═════ ENTRIES SHOWN

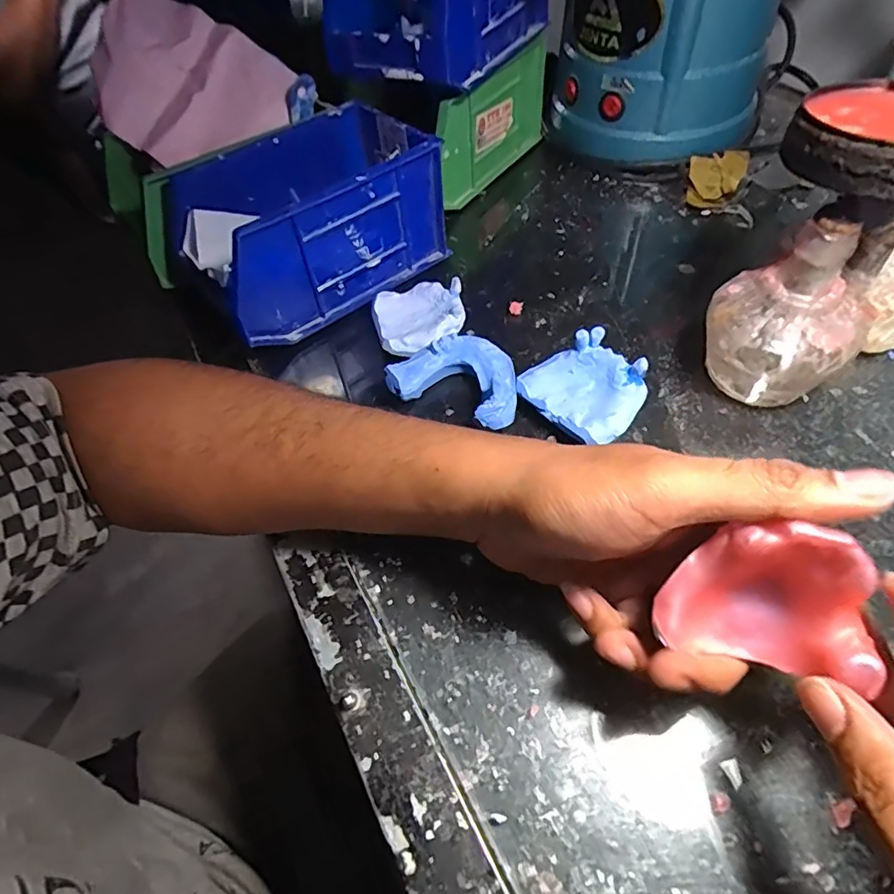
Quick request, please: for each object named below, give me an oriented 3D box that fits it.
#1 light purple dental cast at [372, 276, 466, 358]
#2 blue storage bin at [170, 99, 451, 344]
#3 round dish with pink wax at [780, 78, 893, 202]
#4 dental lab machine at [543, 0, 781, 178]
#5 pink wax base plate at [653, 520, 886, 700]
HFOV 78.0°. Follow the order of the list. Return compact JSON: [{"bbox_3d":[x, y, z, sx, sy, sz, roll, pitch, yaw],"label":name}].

══════════

YOUR INSTRUCTIONS:
Beginning with the line that contains "#2 blue storage bin at [170, 99, 451, 344]" and ending with the last line of the data above, return those lines exactly and nothing else.

SOLUTION FOR THIS TASK:
#2 blue storage bin at [170, 99, 451, 344]
#3 round dish with pink wax at [780, 78, 893, 202]
#4 dental lab machine at [543, 0, 781, 178]
#5 pink wax base plate at [653, 520, 886, 700]
HFOV 78.0°. Follow the order of the list. Return compact JSON: [{"bbox_3d":[x, y, z, sx, sy, sz, roll, pitch, yaw],"label":name}].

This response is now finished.